Deflection Yokes are used on most computer related CRT displays. They are a set of copper coils wrapped around the neck of the Cathode Ray tube that are energized to precisely deflect the electron beam within the tube to the desired location on the monitor screen. The Deflection yoke is driven by the Vertical and Horizontal scan signals in order to "paint" the screen. The coils are actually wound around (a) ferrite core(s) and usually have center taps or multiple taps. Small magnetic tabs used to trim nonlinearities in the magnetic fields may be present attached to or mounted next to the yoke.

Early and some modern CRT's used deflection plates inside the tube to deflect the beam electrostatically rather than using deflection yokes. However, it is difficult to manufacture plates capable of strongly deflecting the high energy beams used to obtain bright pictures from modern CRTs. The greater deflection capability of deflection yokes also permits shorter tube bodies and necks than deflection plates because the beam can be deflected through greater angles. Shorter necks allow shallower monitors/TVs.

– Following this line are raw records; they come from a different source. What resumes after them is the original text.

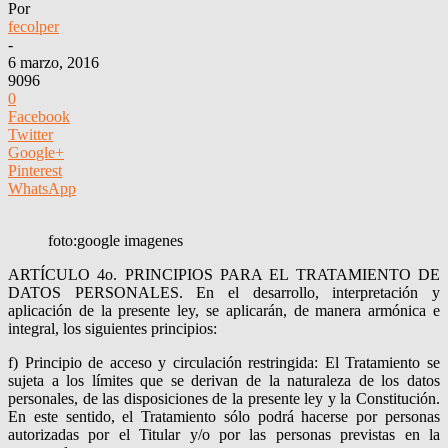
Por
fecolper
-
6 marzo, 2016
9096
0
Facebook
Twitter
Google+
Pinterest
WhatsApp
foto:google imagenes
ARTÍCULO 4o. PRINCIPIOS PARA EL TRATAMIENTO DE
DATOS PERSONALES. En el desarrollo, interpretación y
aplicación de la presente ley, se aplicarán, de manera armónica e
integral, los siguientes principios:
f)
Principio de acceso y circulación restringida:
El Tratamiento se
sujeta a los límites que se derivan de la naturaleza de los datos
personales, de las disposiciones de la presente ley y la Constitución.
En este sentido, el Tratamiento sólo podrá hacerse por personas
autorizadas por el Titular y/o por las personas previstas en la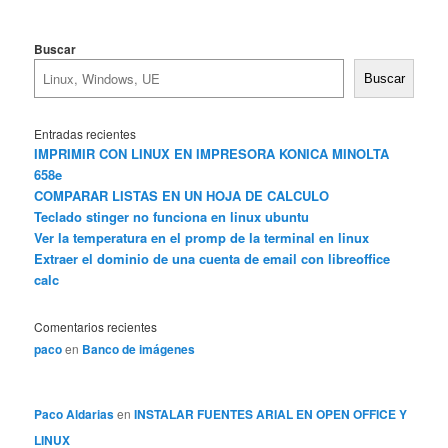
Buscar
Buscar
Entradas recientes
IMPRIMIR CON LINUX EN IMPRESORA KONICA MINOLTA
658e
COMPARAR LISTAS EN UN HOJA DE CALCULO
Teclado stinger no funciona en linux ubuntu
Ver la temperatura en el promp de la terminal en linux
Extraer el dominio de una cuenta de email con libreoffice
calc
Comentarios recientes
paco
en
Banco de imágenes
Paco Aldarias
en
INSTALAR FUENTES ARIAL EN OPEN OFFICE Y
LINUX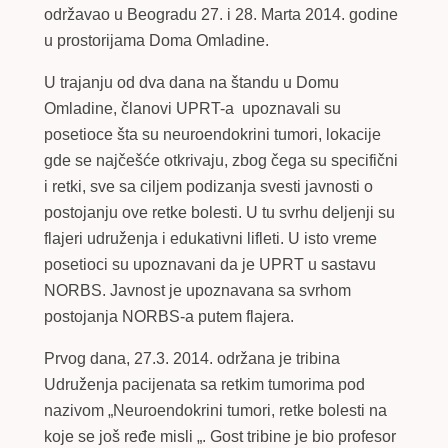
održavao u Beogradu 27. i 28. Marta 2014. godine
u prostorijama Doma Omladine.
U trajanju od dva dana na štandu u Domu
Omladine, članovi UPRT-a upoznavali su
posetioce šta su neuroendokrini tumori, lokacije
gde se najčešće otkrivaju, zbog čega su specifični
i retki, sve sa ciljem podizanja svesti javnosti o
postojanju ove retke bolesti. U tu svrhu deljenji su
flajeri udruženja i edukativni lifleti. U isto vreme
posetioci su upoznavani da je UPRT u sastavu
NORBS. Javnost je upoznavana sa svrhom
postojanja NORBS-a putem flajera.
Prvog dana, 27.3. 2014. održana je tribina
Udruženja pacijenata sa retkim tumorima pod
nazivom „Neuroendokrini tumori, retke bolesti na
koje se još ređe misli „. Gost tribine je bio profesor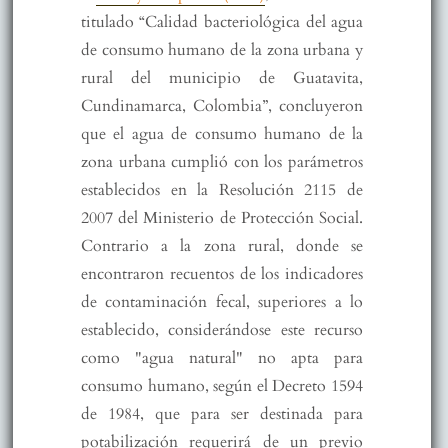
titulado “Calidad bacteriológica del agua
de consumo humano de la zona urbana y
rural del municipio de Guatavita,
Cundinamarca, Colombia”, concluyeron
que el agua de consumo humano de la
zona urbana cumplió con los parámetros
establecidos en la Resolución 2115 de
2007 del Ministerio de Protección Social.
Contrario a la zona rural, donde se
encontraron recuentos de los indicadores
de contaminación fecal, superiores a lo
establecido, considerándose este recurso
como "agua natural" no apta para
consumo humano, según el Decreto 1594
de 1984, que para ser destinada para
potabilización requerirá de un previo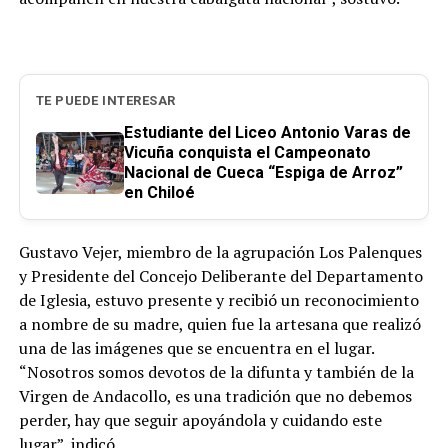
TE PUEDE INTERESAR
Estudiante del Liceo Antonio Varas de
Vicuña conquista el Campeonato
Nacional de Cueca “Espiga de Arroz”
en Chiloé
Gustavo Vejer, miembro de la agrupación Los Palenques
y Presidente del Concejo Deliberante del Departamento
de Iglesia, estuvo presente y recibió un reconocimiento
a nombre de su madre, quien fue la artesana que realizó
una de las imágenes que se encuentra en el lugar.
“Nosotros somos devotos de la difunta y también de la
Virgen de Andacollo, es una tradición que no debemos
perder, hay que seguir apoyándola y cuidando este
lugar”, indicó.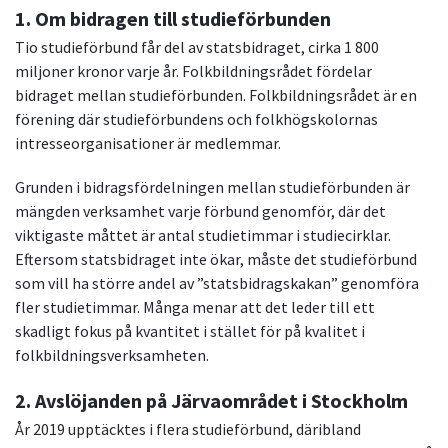
1. Om bidragen till studieförbunden
Tio studieförbund får del av statsbidraget, cirka 1 800
miljoner kronor varje år. Folkbildningsrådet fördelar
bidraget mellan studieförbunden. Folkbildningsrådet är en
förening där studieförbundens och folkhögskolornas
intresseorganisationer är medlemmar.
Grunden i bidragsfördelningen mellan studieförbunden är
mängden verksamhet varje förbund genomför, där det
viktigaste måttet är antal studietimmar i studiecirklar.
Eftersom statsbidraget inte ökar, måste det studieförbund
som vill ha större andel av ”statsbidragskakan” genomföra
fler studietimmar. Många menar att det leder till ett
skadligt fokus på kvantitet i stället för på kvalitet i
folkbildningsverksamheten.
2. Avslöjanden på Järvaområdet i Stockholm
År 2019 upptäcktes i flera studieförbund, däribland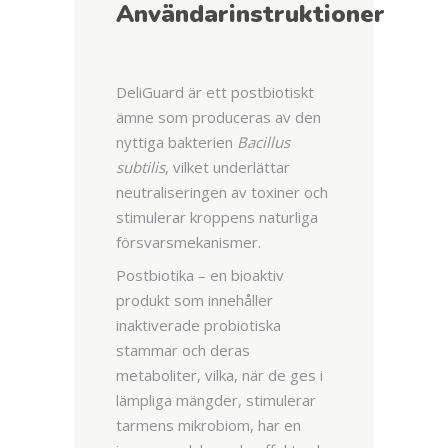
Användarinstruktioner
DeliGuard är ett postbiotiskt
ämne som produceras av den
nyttiga bakterien
Bacillus
subtilis
, vilket underlättar
neutraliseringen av toxiner och
stimulerar kroppens naturliga
försvarsmekanismer.
Postbiotika – en bioaktiv
produkt som innehåller
inaktiverade probiotiska
stammar och deras
metaboliter, vilka, när de ges i
lämpliga mängder, stimulerar
tarmens mikrobiom, har en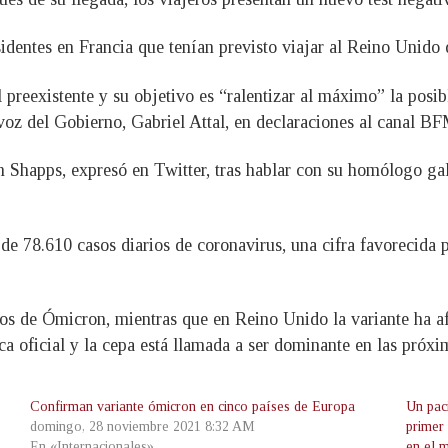
sidentes en Francia que tenían previsto viajar al Reino Unido
l preexistente y su objetivo es “ralentizar al máximo” la posi
avoz del Gobierno, Gabriel Attal, en declaraciones al canal B
 Shapps, expresó en Twitter, tras hablar con su homólogo gal
de 78.610 casos diarios de coronavirus, una cifra favorecida p
sos de Ómicron, mientras que en Reino Unido la variante ha af
ca oficial y la cepa está llamada a ser dominante en las próx
Confirman variante ómicron en cinco países de Europa
Un pac
domingo, 28 noviembre 2021 8:32 AM
primer
En «Internacionales»
en el 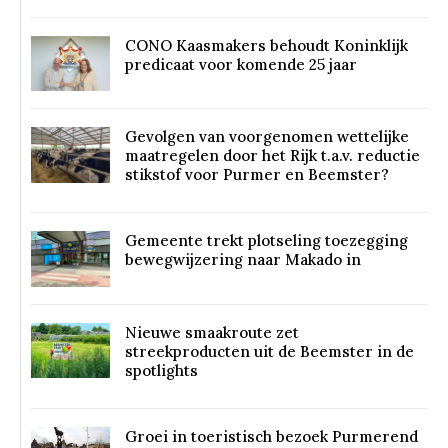
CONO Kaasmakers behoudt Koninklijk
predicaat voor komende 25 jaar
Gevolgen van voorgenomen wettelijke
maatregelen door het Rijk t.a.v. reductie
stikstof voor Purmer en Beemster?
Gemeente trekt plotseling toezegging
bewegwijzering naar Makado in
Nieuwe smaakroute zet
streekproducten uit de Beemster in de
spotlights
Groei in toeristisch bezoek Purmerend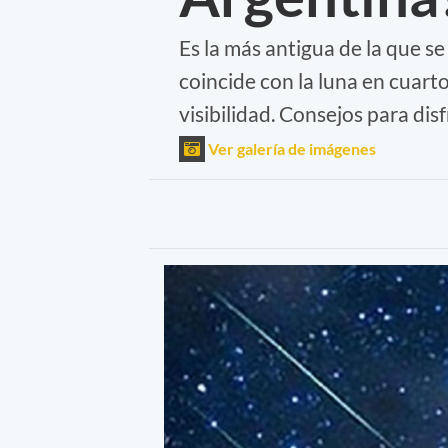
Es la más antigua de la que se
coincide con la luna en cuar
visibilidad. Consejos para disf
Ver galería de imágenes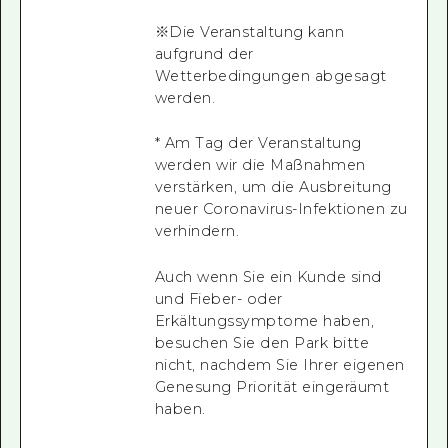
※Die Veranstaltung kann
aufgrund der
Wetterbedingungen abgesagt
werden.
* Am Tag der Veranstaltung
werden wir die Maßnahmen
verstärken, um die Ausbreitung
neuer Coronavirus-Infektionen zu
verhindern.
Auch wenn Sie ein Kunde sind
und Fieber- oder
Erkältungssymptome haben,
besuchen Sie den Park bitte
nicht, nachdem Sie Ihrer eigenen
Genesung Priorität eingeräumt
haben.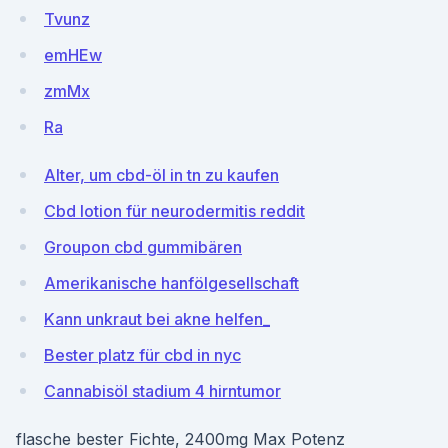
Tvunz
emHEw
zmMx
Ra
Alter, um cbd-öl in tn zu kaufen
Cbd lotion für neurodermitis reddit
Groupon cbd gummibären
Amerikanische hanfölgesellschaft
Kann unkraut bei akne helfen_
Bester platz für cbd in nyc
Cannabisöl stadium 4 hirntumor
flasche bester Fichte, 2400mg Max Potenz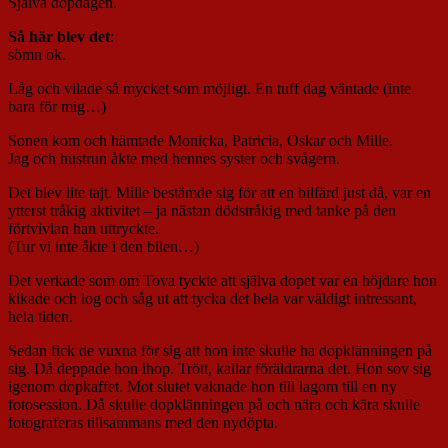
Själva dopdagen.
Så här blev det
:
sömn ok.
Låg och vilade så mycket som möjligt. En tuff dag väntade (inte
bara för mig…)
Sonen kom och hämtade Monicka, Patricia, Oskar och Mille.
Jag och hustrun åkte med hennes syster och svågern.
Det blev lite tajt. Mille bestämde sig för att en bilfärd just då, var en
ytterst tråkig aktivitet – ja nästan dödstråkig med tanke på den
förtvivlan han uttryckte.
(Tur vi inte åkte i den bilen…)
Det verkade som om Tova tyckte att själva dopet var en höjdare hon
kikade och log och såg ut att tycka det hela var väldigt intressant,
hela tiden.
Sedan fick de vuxna för sig att hon inte skulle ha dopklänningen på
sig. Då deppade hon ihop. Trött, kallar föräldrarna det. Hon sov sig
igenom dopkaffet. Mot slutet vaknade hon till lagom till en ny
fotosession. Då skulle dopklänningen på och nära och kära skulle
fotograferas tillsammans med den nydöpta.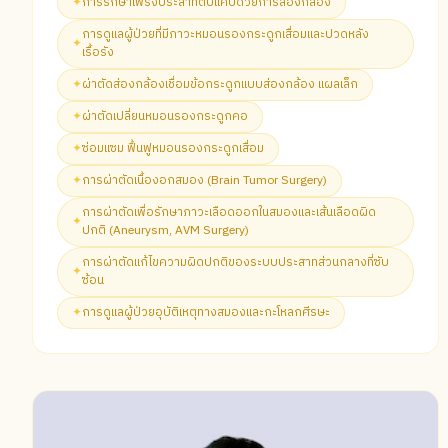
✦
การรักษาโพรงประสาทตีบแคบด้วยการส่องกล้อง
การดูแลผู้ป่วยที่มีภาวะหมอนรองกระดูกเสื่อมและปวดหลัง
✦
เรื้อรัง
✦
ผ่าตัดส่องกล้องเชื่อมข้อกระดูกแบบส่องกล้อง แผลเล็ก
✦
ผ่าตัดเปลี่ยนหมอนรองกระดูกคอ
✦
ซ่อมแซม ฟื้นฟูหมอนรองกระดูกเสื่อม
✦
การผ่าตัดเนื้องอกสมอง (Brain Tumor Surgery)
การผ่าตัดเพื่อรักษาภาวะเลือดออกในสมองและเส้นเลือดผิด
✦
ปกติ (Aneurysm, AVM Surgery)
การผ่าตัดแก้ไขความผิดปกติของระบบประสาทส่วนกลางที่ซับ
✦
ซ้อน
✦
การดูแลผู้ป่วยอุบัติเหตุทางสมองและกะโหลกศีรษะ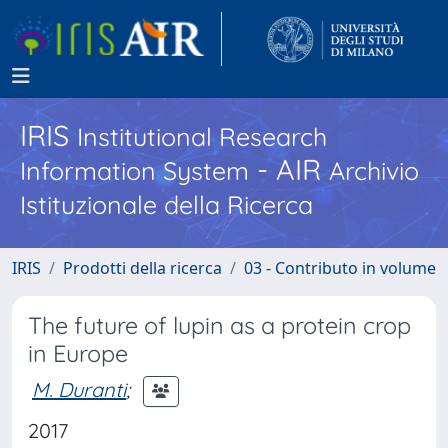
IRIS
Institutional Research
- AIR
Information System
Archivio
Istituzionale della Ricerca
IRIS
Prodotti della ricerca
03 - Contributo in volume
The future of lupin as a protein crop
in Europe
M. Duranti
;
2017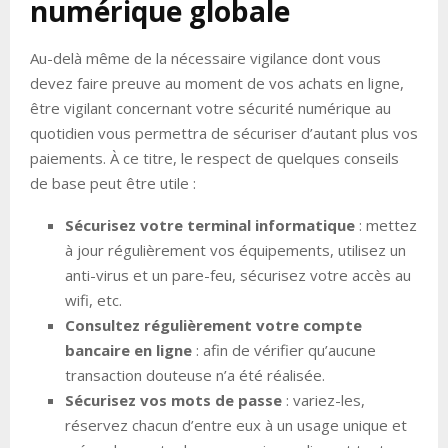
numérique globale
Au-delà même de la nécessaire vigilance dont vous
devez faire preuve au moment de vos achats en ligne,
être vigilant concernant votre sécurité numérique au
quotidien vous permettra de sécuriser d’autant plus vos
paiements. À ce titre, le respect de quelques conseils
de base peut être utile :
Sécurisez votre terminal informatique
: mettez
à jour régulièrement vos équipements, utilisez un
anti-virus et un pare-feu, sécurisez votre accès au
wifi, etc.
Consultez régulièrement votre compte
bancaire en ligne
: afin de vérifier qu’aucune
transaction douteuse n’a été réalisée.
Sécurisez vos mots de passe
: variez-les,
réservez chacun d’entre eux à un usage unique et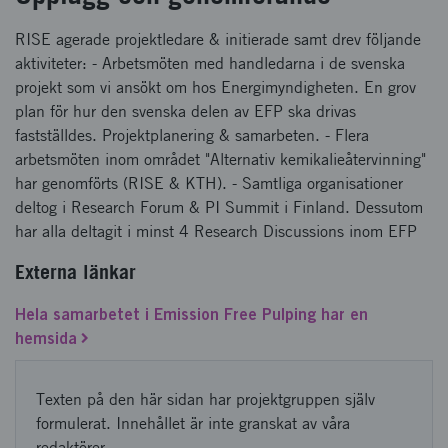
RISE agerade projektledare & initierade samt drev följande
aktiviteter: - Arbetsmöten med handledarna i de svenska
projekt som vi ansökt om hos Energimyndigheten. En grov
plan för hur den svenska delen av EFP ska drivas
fastställdes. Projektplanering & samarbeten. - Flera
arbetsmöten inom området "Alternativ kemikalieåtervinning"
har genomförts (RISE & KTH). - Samtliga organisationer
deltog i Research Forum & PI Summit i Finland. Dessutom
har alla deltagit i minst 4 Research Discussions inom EFP
Externa länkar
Hela samarbetet i Emission Free Pulping har en
hemsida
Texten på den här sidan har projektgruppen själv
formulerat. Innehållet är inte granskat av våra
redaktörer.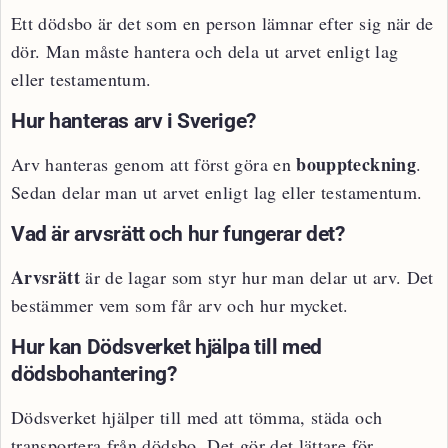
Ett dödsbo är det som en person lämnar efter sig när de
dör. Man måste hantera och dela ut arvet enligt lag
eller testamentum.
Hur hanteras arv i Sverige?
bouppteckning
Arv hanteras genom att först göra en
.
Sedan delar man ut arvet enligt lag eller testamentum.
Vad är arvsrätt och hur fungerar det?
Arvsrätt
är de lagar som styr hur man delar ut arv. Det
bestämmer vem som får arv och hur mycket.
Hur kan Dödsverket hjälpa till med
dödsbohantering?
Dödsverket hjälper till med att tömma, städa och
transportera från dödsbo. Det gör det lättare för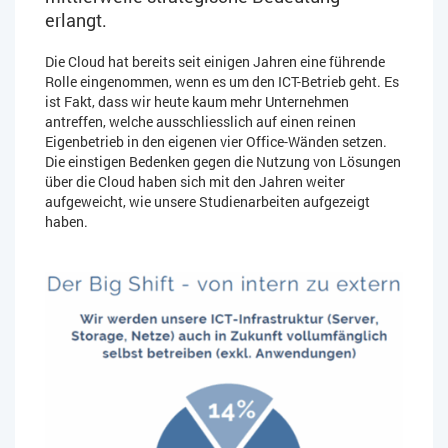
erlangt.
Die Cloud hat bereits seit einigen Jahren eine führende
Rolle eingenommen, wenn es um den ICT-Betrieb geht. Es
ist Fakt, dass wir heute kaum mehr Unternehmen
antreffen, welche ausschliesslich auf einen reinen
Eigenbetrieb in den eigenen vier Office-Wänden setzen.
Die einstigen Bedenken gegen die Nutzung von Lösungen
über die Cloud haben sich mit den Jahren weiter
aufgeweicht, wie unsere Studienarbeiten aufgezeigt
haben.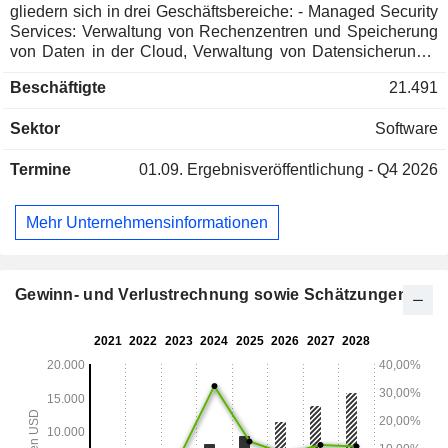
gliedern sich in drei Geschäftsbereiche: - Managed Security
Services: Verwaltung von Rechenzentren und Speicherung
von Daten in der Cloud, Verwaltung von Datensicherungs-
und Wiederherstellungsprozessen, Echtzeitverwaltung und
Beschäftigte
21.491
-überwachung von IT-Infrastrukturen und Anwendungen
usw.; - Entwicklung von Cybersicherheitslösungen:
Sektor
Software
Softwarelösungen zur Erkennung von Bedrohungen und
Eindringlingen, zum Schutz vor Schadprogrammen, zur
Termine
01.09.
Ergebnisveröffentlichung - Q4 2026
Sicherung von Daten, Netzwerken und Computersystemen
(Antivirus, Anti-Spam, Webfilter, Firewalls usw.); -
Sicherheitsberatungsdienste: Schulungen und Updates zu
Mehr Unternehmensinformationen
Bedrohungen vor, während und nach Angriffen,
Risikomanagement usw. Der Nettoumsatz verteilt sich
geografisch wie folgt: Amerika (67,3 %), Europa/Naher
Osten/Afrika (20,8 %) und Asien/Pazifik (11,9 %).
Gewinn- und Verlustrechnung sowie Schätzungen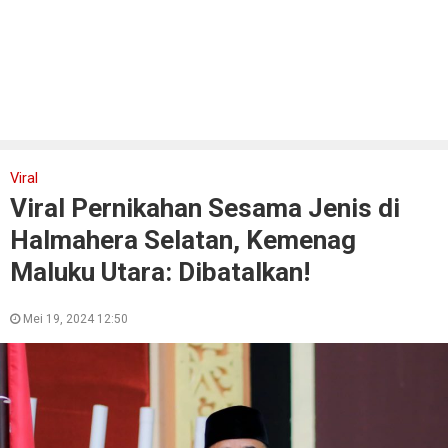
Viral
Viral Pernikahan Sesama Jenis di
Halmahera Selatan, Kemenag
Maluku Utara: Dibatalkan!
Mei 19, 2024 12:50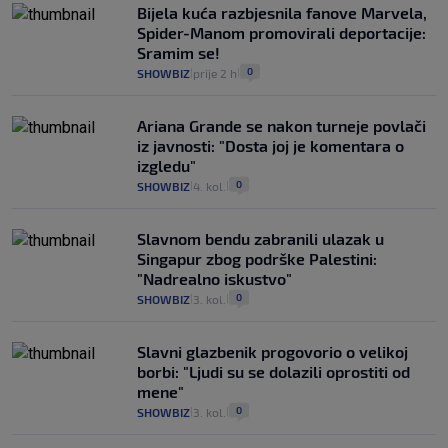
Bijela kuća razbjesnila fanove Marvela,
Spider-Manom promovirali deportacije:
Sramim se!
0
SHOWBIZ
prije 2 h
|
|
Ariana Grande se nakon turneje povlači
iz javnosti: "Dosta joj je komentara o
izgledu"
0
SHOWBIZ
4. kol.
|
|
Slavnom bendu zabranili ulazak u
Singapur zbog podrške Palestini:
"Nadrealno iskustvo"
0
SHOWBIZ
3. kol.
|
|
Slavni glazbenik progovorio o velikoj
borbi: "Ljudi su se dolazili oprostiti od
mene"
0
SHOWBIZ
3. kol.
|
|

Deflection yokes are sometimes misadjusted. That causes trapezoidal and or tilted pictures. It is possible to correct those problems, but the voltages involved are quite high and very dangerous. Deflection yokes sometimes fail resulting in a distorted picture or bright line or dot instead of a picture. While it is possible to replace them, it is advisable to get a replacement with roughly the correct characteristics or the monitor may fail again with some problem such as a blown Horizontal Output Transistor or damaged flyback transformer.